The reason for this effect is that one’s feelings about Palin can be perfectly mirrored in Biden. Do you feel like Palin is an exciting new force on the scene, a breath of fresh air who has come in to shake up the race? In that case, Biden will appear to be a tired, uninspired pick (as has been the conventional wisdom over the past two weeks). On the other hand, if Palin continues to lie and gaffe her way through the campaign, driving her favorables down and raising questions about her preparedness, Biden is perfectly positioned to benefit from those second thoughts. Does the thought of Palin in the Oval Office unnerve you? Biden is suddenly a steadying presence. Do you view Palin as a risky, cynical choice by McCain? Obama’s caution in picking an experienced pol like Biden becomes far more reassuring.
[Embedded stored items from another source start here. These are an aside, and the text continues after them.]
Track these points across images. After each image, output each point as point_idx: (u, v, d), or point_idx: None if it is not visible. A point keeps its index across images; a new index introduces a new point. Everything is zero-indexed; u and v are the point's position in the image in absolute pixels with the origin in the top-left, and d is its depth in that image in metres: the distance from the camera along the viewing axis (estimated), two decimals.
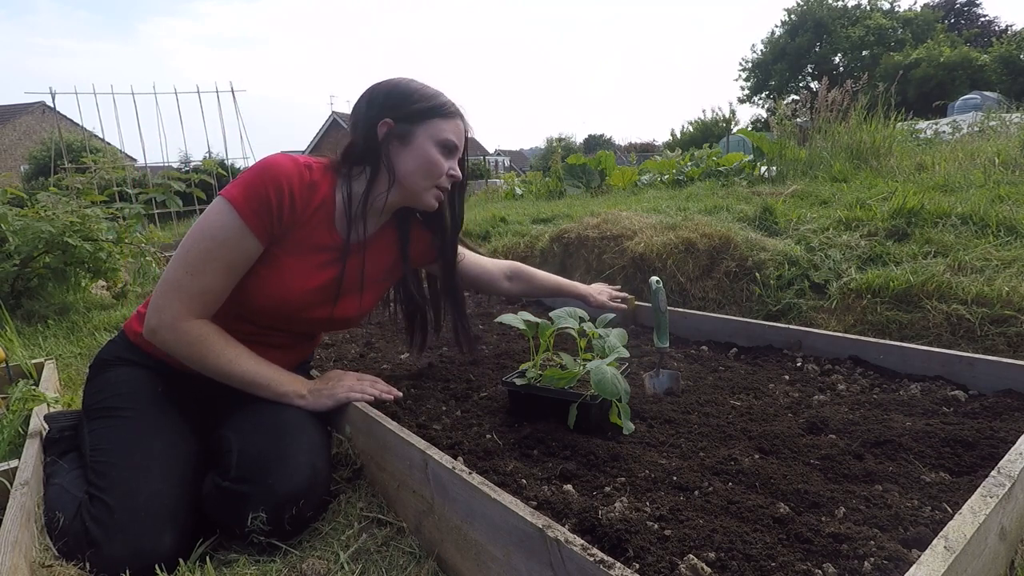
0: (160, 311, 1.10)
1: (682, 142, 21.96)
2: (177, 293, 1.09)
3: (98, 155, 6.91)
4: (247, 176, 1.10)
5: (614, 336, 1.24)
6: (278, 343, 1.27)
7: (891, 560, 0.69)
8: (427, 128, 1.20)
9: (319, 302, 1.22)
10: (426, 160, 1.19)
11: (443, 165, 1.21)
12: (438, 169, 1.20)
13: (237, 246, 1.09)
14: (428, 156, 1.19)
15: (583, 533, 0.78)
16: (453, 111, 1.23)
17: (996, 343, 1.53)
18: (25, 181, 14.54)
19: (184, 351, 1.11)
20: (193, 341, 1.10)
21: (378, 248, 1.30)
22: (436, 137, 1.20)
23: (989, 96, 11.73)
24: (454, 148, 1.23)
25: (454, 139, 1.22)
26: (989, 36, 29.39)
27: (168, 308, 1.09)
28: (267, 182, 1.09)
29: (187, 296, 1.09)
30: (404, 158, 1.20)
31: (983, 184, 2.65)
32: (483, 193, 7.65)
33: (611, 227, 2.66)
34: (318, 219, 1.18)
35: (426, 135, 1.20)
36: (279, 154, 1.15)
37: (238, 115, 7.04)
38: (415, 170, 1.20)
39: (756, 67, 35.76)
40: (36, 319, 2.90)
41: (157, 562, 0.94)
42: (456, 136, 1.23)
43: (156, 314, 1.10)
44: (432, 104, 1.21)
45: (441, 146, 1.20)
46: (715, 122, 22.70)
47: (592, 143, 39.06)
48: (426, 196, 1.23)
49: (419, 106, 1.20)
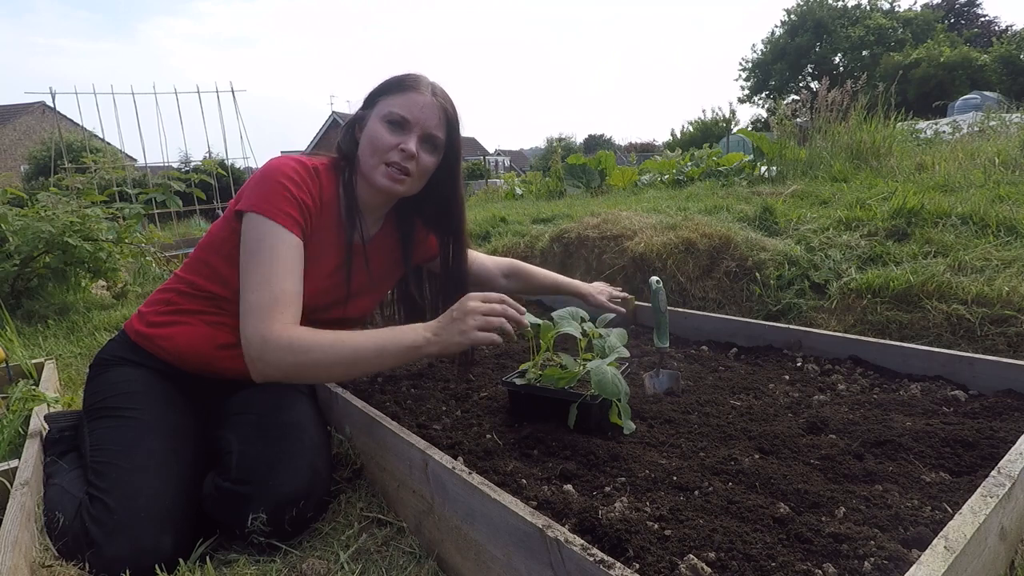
0: (249, 343, 1.04)
1: (682, 142, 21.96)
2: (256, 315, 1.04)
3: (98, 155, 6.92)
4: (261, 183, 1.10)
5: (614, 336, 1.24)
6: None
7: (891, 560, 0.69)
8: (379, 107, 1.18)
9: (330, 303, 1.22)
10: (370, 136, 1.17)
11: (387, 139, 1.15)
12: (382, 143, 1.15)
13: (285, 246, 1.08)
14: (371, 132, 1.16)
15: (583, 533, 0.78)
16: (408, 85, 1.18)
17: (996, 343, 1.53)
18: (25, 181, 14.54)
19: (300, 359, 1.03)
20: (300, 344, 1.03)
21: (381, 246, 1.30)
22: (381, 113, 1.17)
23: (989, 96, 11.71)
24: (402, 121, 1.16)
25: (399, 111, 1.16)
26: (989, 36, 29.38)
27: (255, 334, 1.03)
28: (283, 181, 1.10)
29: (264, 311, 1.04)
30: (361, 143, 1.18)
31: (983, 184, 2.65)
32: (483, 193, 7.65)
33: (611, 227, 2.66)
34: (327, 218, 1.18)
35: (376, 114, 1.18)
36: (283, 156, 1.15)
37: (238, 115, 7.05)
38: (364, 150, 1.18)
39: (756, 67, 35.75)
40: (36, 319, 2.90)
41: (157, 562, 0.94)
42: (405, 109, 1.16)
43: (250, 347, 1.05)
44: (389, 83, 1.18)
45: (386, 121, 1.16)
46: (715, 122, 22.69)
47: (592, 143, 39.09)
48: (374, 175, 1.17)
49: (378, 88, 1.19)
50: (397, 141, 1.15)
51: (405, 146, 1.15)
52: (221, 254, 1.18)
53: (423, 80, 1.20)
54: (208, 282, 1.19)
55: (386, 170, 1.17)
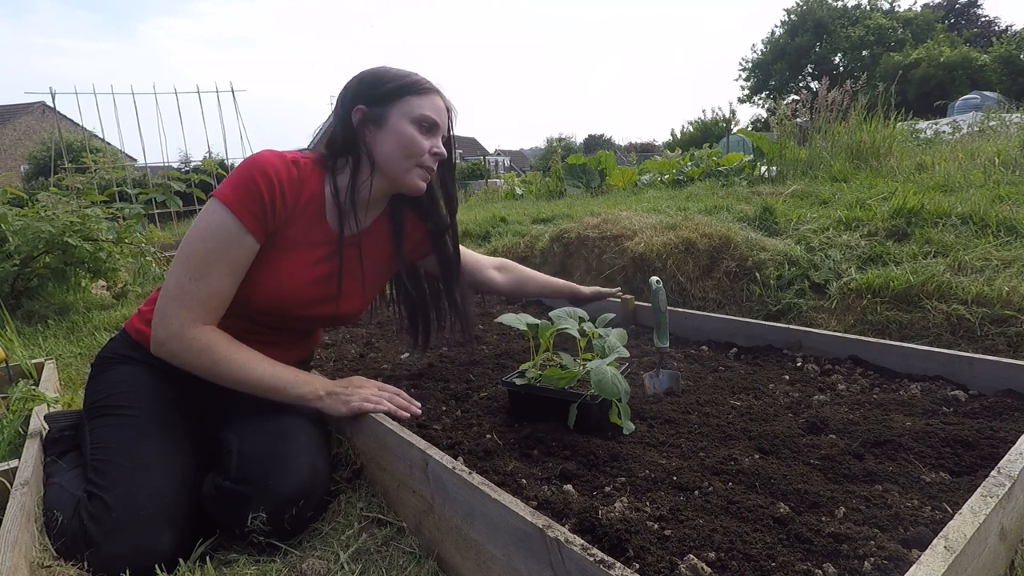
0: (166, 322, 1.07)
1: (682, 142, 21.97)
2: (182, 301, 1.07)
3: (98, 155, 6.93)
4: (236, 174, 1.09)
5: (614, 336, 1.24)
6: (276, 341, 1.26)
7: (891, 560, 0.69)
8: (401, 107, 1.16)
9: (319, 299, 1.21)
10: (403, 139, 1.15)
11: (422, 143, 1.16)
12: (417, 147, 1.16)
13: (237, 245, 1.08)
14: (405, 135, 1.15)
15: (583, 533, 0.78)
16: (428, 87, 1.18)
17: (996, 343, 1.53)
18: (25, 181, 14.54)
19: (194, 360, 1.08)
20: (203, 348, 1.07)
21: (374, 241, 1.29)
22: (411, 114, 1.15)
23: (989, 96, 11.71)
24: (433, 125, 1.18)
25: (432, 115, 1.17)
26: (989, 36, 29.37)
27: (174, 317, 1.06)
28: (256, 177, 1.08)
29: (193, 302, 1.07)
30: (381, 141, 1.16)
31: (983, 184, 2.65)
32: (483, 193, 7.66)
33: (611, 227, 2.66)
34: (309, 214, 1.17)
35: (400, 114, 1.16)
36: (266, 150, 1.14)
37: (238, 115, 7.05)
38: (393, 151, 1.16)
39: (756, 67, 35.75)
40: (36, 319, 2.90)
41: (157, 562, 0.94)
42: (434, 112, 1.18)
43: (162, 325, 1.07)
44: (403, 82, 1.17)
45: (417, 123, 1.16)
46: (715, 122, 22.71)
47: (592, 143, 39.11)
48: (409, 177, 1.18)
49: (390, 86, 1.16)
50: (431, 144, 1.17)
51: (437, 149, 1.18)
52: None
53: (433, 83, 1.21)
54: None
55: (421, 172, 1.19)
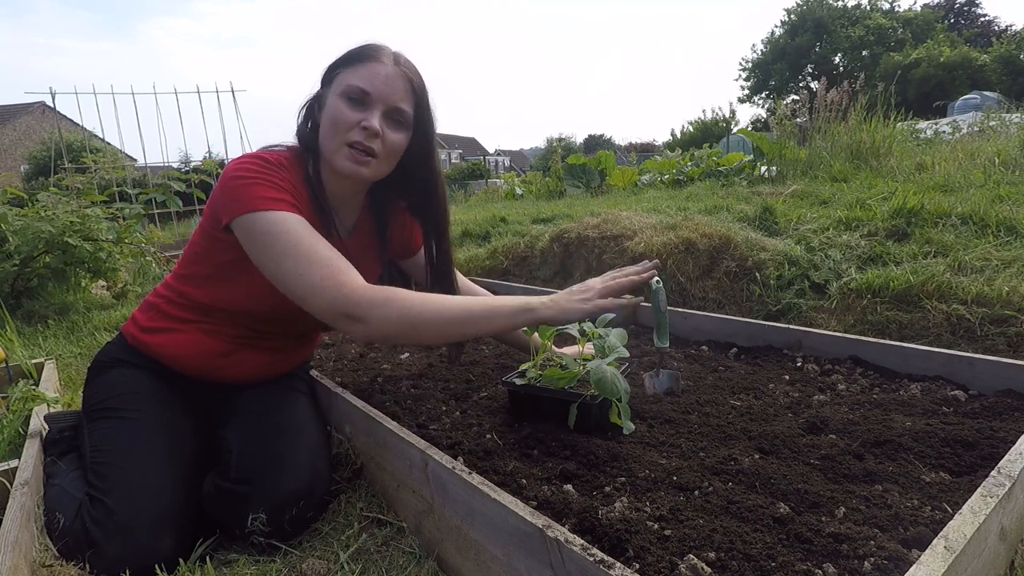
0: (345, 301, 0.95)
1: (682, 142, 21.96)
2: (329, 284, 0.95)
3: (98, 155, 6.93)
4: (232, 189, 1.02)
5: (614, 336, 1.23)
6: (275, 346, 1.26)
7: (891, 560, 0.69)
8: (336, 84, 1.06)
9: None
10: (328, 115, 1.04)
11: (348, 116, 1.03)
12: (341, 121, 1.03)
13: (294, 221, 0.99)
14: (330, 110, 1.04)
15: (583, 533, 0.78)
16: (366, 55, 1.06)
17: (996, 343, 1.53)
18: (25, 181, 14.55)
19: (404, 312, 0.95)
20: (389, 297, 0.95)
21: (359, 242, 1.24)
22: (339, 88, 1.05)
23: (989, 96, 11.72)
24: (362, 94, 1.03)
25: (361, 84, 1.03)
26: (989, 36, 29.38)
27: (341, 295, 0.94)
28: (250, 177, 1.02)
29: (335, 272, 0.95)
30: (321, 126, 1.07)
31: (983, 184, 2.65)
32: (483, 193, 7.66)
33: (611, 227, 2.66)
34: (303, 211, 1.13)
35: (334, 92, 1.05)
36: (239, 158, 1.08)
37: (238, 115, 7.04)
38: (324, 132, 1.06)
39: (756, 67, 35.76)
40: (36, 319, 2.90)
41: (157, 563, 0.94)
42: (366, 82, 1.03)
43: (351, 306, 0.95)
44: (345, 56, 1.06)
45: (346, 97, 1.03)
46: (715, 122, 22.70)
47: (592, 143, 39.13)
48: (336, 159, 1.06)
49: (334, 63, 1.07)
50: (359, 118, 1.03)
51: (367, 123, 1.03)
52: (205, 266, 1.15)
53: (384, 49, 1.08)
54: (197, 291, 1.16)
55: (349, 152, 1.04)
Of course, we’re still just talking about the VPs here, so just because Biden’s stock improves doesn’t automatically mean it will redound to Obama’s benefit (just ask Vice President Bentsen). Still, to the extent that it fits into the larger narrative (concern about the economy, McCain’s temperament and decision-making process) it certainly can help.
Regardless, I’ve been saying to Dan for the past few weeks that this race still has a few twists and turns left in it. Don’t be surprised if the resurrection of Biden is one of those.